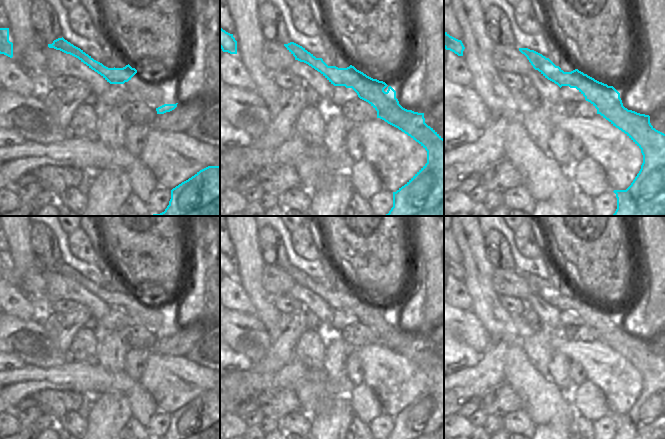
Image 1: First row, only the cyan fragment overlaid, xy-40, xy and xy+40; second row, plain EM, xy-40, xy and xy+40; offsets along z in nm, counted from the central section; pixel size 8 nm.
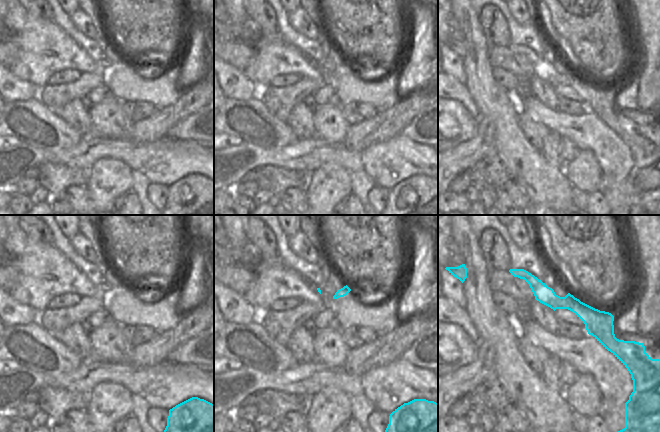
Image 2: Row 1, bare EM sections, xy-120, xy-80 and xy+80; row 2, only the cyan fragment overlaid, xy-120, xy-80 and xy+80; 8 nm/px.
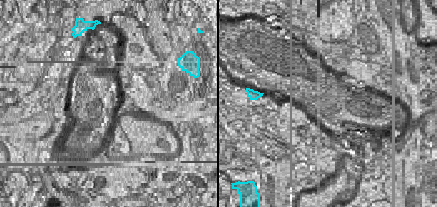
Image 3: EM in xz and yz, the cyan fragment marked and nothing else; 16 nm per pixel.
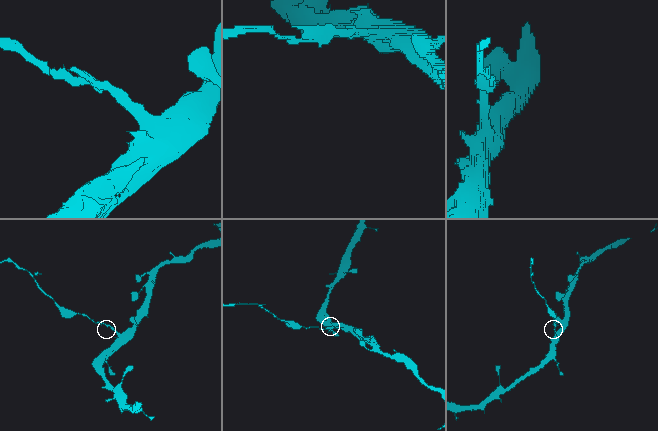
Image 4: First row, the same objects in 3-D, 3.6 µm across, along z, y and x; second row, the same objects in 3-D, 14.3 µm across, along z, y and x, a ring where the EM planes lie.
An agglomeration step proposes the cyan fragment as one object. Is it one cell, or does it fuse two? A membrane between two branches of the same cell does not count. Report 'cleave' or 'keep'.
cleave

Aim of the exercise
Keep the pictures out and write out the records exactly.

Answer to the exercise
Image 1: First row, only the cyan fragment overlaid, xy-40, xy and xy+40; second row, plain EM, xy-40, xy and xy+40; offsets along z in nm, counted from the central section; pixel size 8 nm.
Image 2: Row 1, bare EM sections, xy-120, xy-80 and xy+80; row 2, only the cyan fragment overlaid, xy-120, xy-80 and xy+80; 8 nm/px.
Image 3: EM in xz and yz, the cyan fragment marked and nothing else; 16 nm per pixel.
Image 4: First row, the same objects in 3-D, 3.6 µm across, along z, y and x; second row, the same objects in 3-D, 14.3 µm across, along z, y and x, a ring where the EM planes lie.
An agglomeration step proposes the cyan fragment as one object. Is it one cell, or does it fuse two? A membrane between two branches of the same cell does not count. Report 'cleave' or 'keep'.
cleave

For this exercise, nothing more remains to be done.